→ **Your task**: Could you restate all of the records below exactly, with the pictures left out?
Exercise inputs START
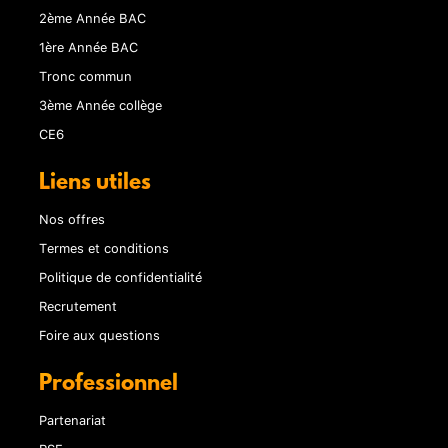
2ème Année BAC
1ère Année BAC
Tronc commun
3ème Année collège
CE6
Liens utiles
Nos offres
Termes et conditions
Politique de confidentialité
Recrutement
Foire aux questions
Professionnel
Partenariat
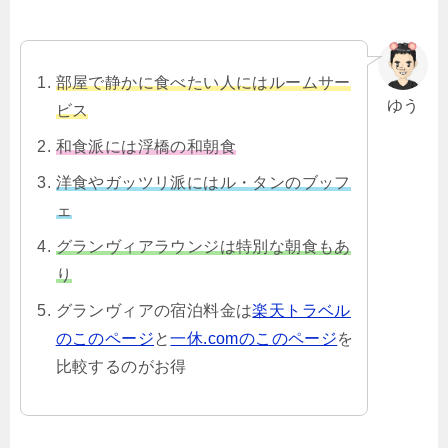
部屋で静かに食べたい人にはルームサー
ゆう
ビス
和食派には浮橋の和朝食
洋食やガッツリ派にはル・タンのブッフ
ェ
グランヴィアラウンジは特別な朝食もあ
り
グランヴィアの宿泊料金は
楽天トラベル
のこのページ
と
一休.comのこのページ
を
比較するのがお得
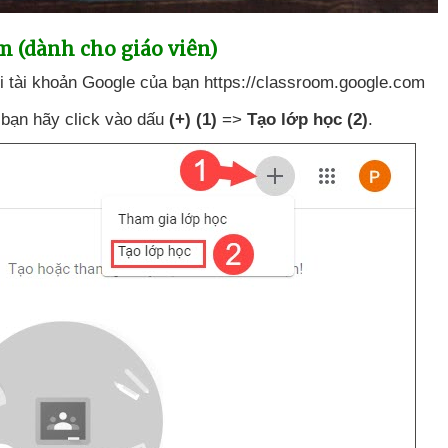
m (dành cho giáo viên)
i tài khoản Google
của bạn https://classroom.google.com
 bạn hãy click vào dấu
(+)
(1)
=>
Tạo lớp học
(2)
.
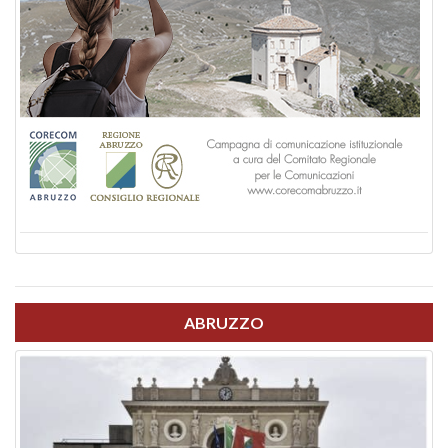
ABRUZZO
Exercise inputs END
→ **Task response**:
2ème Année BAC
1ère Année BAC
Tronc commun
3ème Année collège
CE6
Liens utiles
Nos offres
Termes et conditions
Politique de confidentialité
Recrutement
Foire aux questions
Professionnel
Partenariat
部屋で静かに食べたい人にはルームサー
ゆう
ビス
和食派には浮橋の和朝食
洋食やガッツリ派にはル・タンのブッフ
ェ
グランヴィアラウンジは特別な朝食もあ
り
グランヴィアの宿泊料金は
楽天トラベル
のこのページ
と
一休.comのこのページ
を
比較するのがお得
m (dành cho giáo viên)
i tài khoản Google
của bạn https://classroom.google.com
 bạn hãy click vào dấu
(+)
(1)
=>
Tạo lớp học
(2)
.
ABRUZZO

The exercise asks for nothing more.